![]() |
Fathur Rozi Ketua Bidang Kaderisasi Pemuda Desa Parit Jali dan Pengurus Cabang PMII Kabupaten Malang. (Dok. Istimewa) |
Melalui tulisan ini, penulis mencoba menakar secara subjektif rencana pemekaran Desa Madu Sari. Tidak ada niatan sedikitpun mendiskreditkan pihak manapun, ini murni gagasan konstruktif agar bisa dijadikan bahan pertimbangan bagi pihak yang berkepentingan.
Salah satu alasan utama pemekaran desa biasanya didasarkan pada aspek pelayanan publik yang tidak optimal karena wilayah terlalu luas atau jumlah penduduk yang terlalu padat. Namun, jika melihat kondisi Desa Madu Sari saat ini, urgensi itu belum tampak jelas. Secara geografis maupun administratif, Desa Madu Sari masih dapat dikelola dengan baik melalui peningkatan kualitas tata kelola desa, bukan dengan pemekaran.
Selain itu, tidak adanya kajian akademik atau dokumen perencanaan yang terbuka untuk publik membuat rencana ini terkesan dipaksakan. Padahal, dalam proses pemekaran desa, partisipasi masyarakat dan keterbukaan informasi adalah kunci utama untuk mencegah konflik serta kegagalan di kemudian hari.
Fakta di lapangan menunjukkan bahwa tidak sedikit desa hasil pemekaran yang justru mengalami stagnasi, baik secara administratif maupun pembangunan. Data dari Kementerian Dalam Negeri (Kemendagri) hingga 2023 mencatat bahwa dari 8.500 lebih desa hasil pemekaran sejak 1999, lebih dari 1.300 desa masih belum memiliki perangkat pemerintahan lengkap dan sekitar 900 desa belum memiliki kantor desa yang layak.

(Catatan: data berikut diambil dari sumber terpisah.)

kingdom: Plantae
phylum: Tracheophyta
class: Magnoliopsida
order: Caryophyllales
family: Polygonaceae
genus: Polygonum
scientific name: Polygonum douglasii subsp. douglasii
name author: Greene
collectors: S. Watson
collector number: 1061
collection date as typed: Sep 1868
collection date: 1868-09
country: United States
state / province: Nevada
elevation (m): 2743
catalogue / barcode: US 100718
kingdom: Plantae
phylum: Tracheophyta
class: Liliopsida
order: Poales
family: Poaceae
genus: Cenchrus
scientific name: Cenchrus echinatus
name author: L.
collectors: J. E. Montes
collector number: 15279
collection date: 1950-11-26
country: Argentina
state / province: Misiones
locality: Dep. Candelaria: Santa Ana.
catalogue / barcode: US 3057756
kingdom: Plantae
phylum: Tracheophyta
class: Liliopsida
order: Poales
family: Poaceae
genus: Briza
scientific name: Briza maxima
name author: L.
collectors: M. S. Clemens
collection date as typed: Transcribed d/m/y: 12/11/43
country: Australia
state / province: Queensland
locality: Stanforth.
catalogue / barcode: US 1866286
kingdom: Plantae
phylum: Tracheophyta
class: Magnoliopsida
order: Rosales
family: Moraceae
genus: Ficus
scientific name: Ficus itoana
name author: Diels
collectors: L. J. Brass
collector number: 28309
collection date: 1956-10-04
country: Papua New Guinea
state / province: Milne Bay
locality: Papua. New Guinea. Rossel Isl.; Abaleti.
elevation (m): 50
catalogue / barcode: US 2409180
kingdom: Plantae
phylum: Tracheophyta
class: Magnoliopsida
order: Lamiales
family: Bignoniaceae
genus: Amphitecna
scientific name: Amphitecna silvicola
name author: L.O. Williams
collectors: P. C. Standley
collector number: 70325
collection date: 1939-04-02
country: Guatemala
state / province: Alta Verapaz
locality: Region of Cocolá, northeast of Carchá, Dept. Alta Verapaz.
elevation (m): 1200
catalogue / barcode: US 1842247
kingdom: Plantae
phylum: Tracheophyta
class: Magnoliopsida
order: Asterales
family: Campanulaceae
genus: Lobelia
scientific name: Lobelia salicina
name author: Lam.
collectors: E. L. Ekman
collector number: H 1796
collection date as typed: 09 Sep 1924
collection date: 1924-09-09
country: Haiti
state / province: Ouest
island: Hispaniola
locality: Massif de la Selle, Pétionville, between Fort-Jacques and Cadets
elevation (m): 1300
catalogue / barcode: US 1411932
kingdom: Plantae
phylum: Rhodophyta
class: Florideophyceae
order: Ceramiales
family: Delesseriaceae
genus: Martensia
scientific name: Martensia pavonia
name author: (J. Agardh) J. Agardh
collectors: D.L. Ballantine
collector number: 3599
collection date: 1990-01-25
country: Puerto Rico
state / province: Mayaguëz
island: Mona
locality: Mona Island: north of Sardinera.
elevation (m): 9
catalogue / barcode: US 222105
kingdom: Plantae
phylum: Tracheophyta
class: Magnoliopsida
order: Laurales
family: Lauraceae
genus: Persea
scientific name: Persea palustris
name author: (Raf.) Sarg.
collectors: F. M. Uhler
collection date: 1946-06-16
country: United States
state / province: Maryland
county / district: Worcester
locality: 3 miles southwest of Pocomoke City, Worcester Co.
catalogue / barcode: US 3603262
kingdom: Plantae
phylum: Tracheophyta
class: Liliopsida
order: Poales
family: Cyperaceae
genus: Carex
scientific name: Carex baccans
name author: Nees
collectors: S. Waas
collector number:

Belum lagi soal anggaran. Banyak desa baru yang belum mendapat Dana Desa secara penuh di tahun-tahun awal karena proses validasi dan administrasi yang berbelit. Akibatnya, pelayanan publik terbengkalai dan potensi konflik horizontal pun meningkat karena ketidakpuasan masyarakat.
Pemekaran desa bukan sekadar soal pembentukan wilayah baru. Ini menyangkut identitas, sejarah, sosial-budaya, serta masa depan masyarakat di dalamnya. Jika dilakukan secara tergesa-gesa tanpa partisipasi luas dari warga, maka pemekaran justru akan menimbulkan masalah baru yang lebih kompleks.
Wacana pemekaran Desa Madu Sari harus dibuka ruang dialog yang lebih luas. Pemerintah desa, tokoh masyarakat, pemuda, perempuan, dan semua unsur harus duduk bersama untuk mengkaji ulang. Apakah benar ini kebutuhan mendesak warga, atau hanya kepentingan segelintir elite?
Pemekaran desa seharusnya menjadi solusi, bukan sumber persoalan baru. Tanpa urgensi yang jelas, tanpa kajian yang matang, dan tanpa keterlibatan penuh masyarakat, maka pemekaran Desa Madu Sari berpotensi menjadi proyek yang gagal dan membebani masyarakat dalam jangka panjang.
Saatnya kita bersikap kritis. Desa bukan sekadar wilayah administratif, tapi rumah besar yang menyatukan harapan dan masa depan warganya.